By Hanny Wan
Jan. 15 (Bloomberg) -- Hong Kong’s benchmark stock index fell by the most in a month on concern slowing demand is deepening the global economic slump.
Foxconn International Holdings Ltd., the world’s largest contract maker of mobile phones, plunged 5.1 percent after U.S. retail sales dropped at more than double the pace economists expected. Esprit Holdings Ltd., a retailer that makes more than four-fifths of its sales in Europe, tumbled 8.1 percent after a report showed Germany’s economy is deteriorating. HSBC Holdings Plc fell 5.7 percent, extending yesterday’s drop after Morgan Stanley earlier this week predicted declining earnings may force the bank to raise as much as $30 billion.
“This will be a pretty tough year,” Wendy Liu, head of China research at RBS ABN Amro, said on Bloomberg Television. “At the street level, the sentiment is a bit more negative than among some of the investors that are hoping the worst is over. You don’t quite see that in economic data yet.”
The Hang Seng Index lost 686.59, or 5 percent, to 13,018.02 as of 3:01 p.m. local time, its largest slump since Dec. 12 and set for its lowest close since Nov. 25. The Hang Seng China Enterprises Index, which tracks Chinese companies’ so-called H shares, declined 4.7 percent to 6,878.02.
The Hang Seng Index tumbled 48 percent last year, the most since 1974, as the world’s biggest economies slipped into recessions. The benchmark index has declined 9.5 percent this year.
Foxconn retreated 5.1 percent to HK$2.99. Li & Fung Ltd., which sells goods to Wal-Mart Stores Inc., fell 4.6 percent to HK$12.52.
Esprit Tumbles
Sales at U.S. retailers lost 2.7 percent in December, the sixth-straight month of declines, the longest losing streak since comparable records began in 1992, the Commerce Department said yesterday.
Esprit tumbled 8.1 percent to HK$37.30, its largest slump since Dec. 17. Germany’s economy, Europe’s largest, may have contracted as much as 2 percent in the fourth quarter, the country’s statistics office said yesterday. That would be its biggest decline in more than two decades.

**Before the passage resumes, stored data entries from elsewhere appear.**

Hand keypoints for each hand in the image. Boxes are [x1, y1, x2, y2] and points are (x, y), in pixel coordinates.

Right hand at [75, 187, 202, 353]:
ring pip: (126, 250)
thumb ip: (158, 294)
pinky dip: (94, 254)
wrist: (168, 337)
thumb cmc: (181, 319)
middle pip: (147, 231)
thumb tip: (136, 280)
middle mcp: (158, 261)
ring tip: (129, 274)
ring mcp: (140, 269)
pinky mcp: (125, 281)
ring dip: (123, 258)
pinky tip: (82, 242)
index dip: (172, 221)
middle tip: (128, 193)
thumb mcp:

HSBC, Europe’s largest bank by market value, lost 5.7 percent to HK$66, adding to a three-day, 6.3 percent decline, and headed for its lowest close since February 1999. Morgan Stanley predicted the bank’s profit is likely to fall “sharply” this year and won’t recover until 2011 at the earliest, according to a note dated Jan. 13.
All stocks on the 42-member Hang Seng Index dropped, except for Bank of China Ltd. January futures slipped 5.6 percent to 12,940.

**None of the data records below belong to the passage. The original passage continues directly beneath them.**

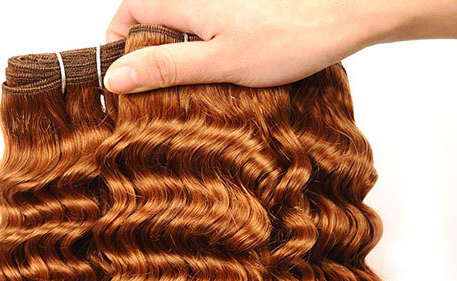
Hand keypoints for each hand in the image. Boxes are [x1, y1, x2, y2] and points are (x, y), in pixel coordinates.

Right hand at [104, 0, 456, 92]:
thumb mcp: (218, 62)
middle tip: (150, 96)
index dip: (117, 40)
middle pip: (153, 22)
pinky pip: (207, 40)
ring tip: (184, 95)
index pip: (131, 10)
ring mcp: (222, 13)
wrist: (340, 23)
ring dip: (173, 61)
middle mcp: (201, 3)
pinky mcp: (242, 25)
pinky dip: (201, 62)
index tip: (118, 76)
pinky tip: (217, 85)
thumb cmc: (287, 40)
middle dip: (144, 55)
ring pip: (181, 32)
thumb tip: (116, 77)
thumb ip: (167, 67)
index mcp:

The following stocks rose or fell. Stock symbols are in brackets after company names.
Mainland Chinese developers: China Overseas Land & Investment Ltd. (688 HK), a developer controlled by China’s construction ministry, dropped 32 cents, or 3 percent, to HK$10.48. Shimao Property Holdings Ltd. (813 HK), the Chinese developer controlled by billionaire Xu Rongmao, declined 30 cents, or 6.3 percent, to HK$4.45. Country Garden Holdings Co. (2007 HK), a Chinese real estate company, retreated 11 cents, or 6.7 percent, to HK$1.54.
Home prices and sales in China, which fell last year for the first time in a decade, will continue dropping until they reach a “reasonable” level and will rebound in 2011, property agency DTZ said. Prices in Beijing, Shanghai, Guangzhou and Shenzhen, the “first tier” cities, fell 17 percent last year and will drop 10 percent this year and 5 percent in 2010 before rising in 2011, said Alan Chiang, head of DTZ’s China residential business.
Nine Dragons Paper (Holdings) Ltd. (2689 HK) sank 24 cents, or 13 percent, to HK$1.61. China’s biggest maker of containerboard paper for packaging said yesterday there was a “substantial” profit reduction in the six months ended Dec. 31.
Tianjin Port Development Holdings Ltd. (3382 HK), a Chinese container port operator, fell 11 cents, or 6.1 percent, to HK$1.70, the most since Dec. 12 after Merrill Lynch & Co. cut its stock rating to “underperform” from “buy,” citing poor cost control.
ZTE Corp. (763 HK) plunged HK$2.35, or 9.6 percent, to HK$22.05. China’s second-biggest maker of phone-network equipment was cut to “sell’ from “buy” by Citigroup Inc., which said recent gains in the shares more than accounted for the prospect of increased spending on high-speed wireless services.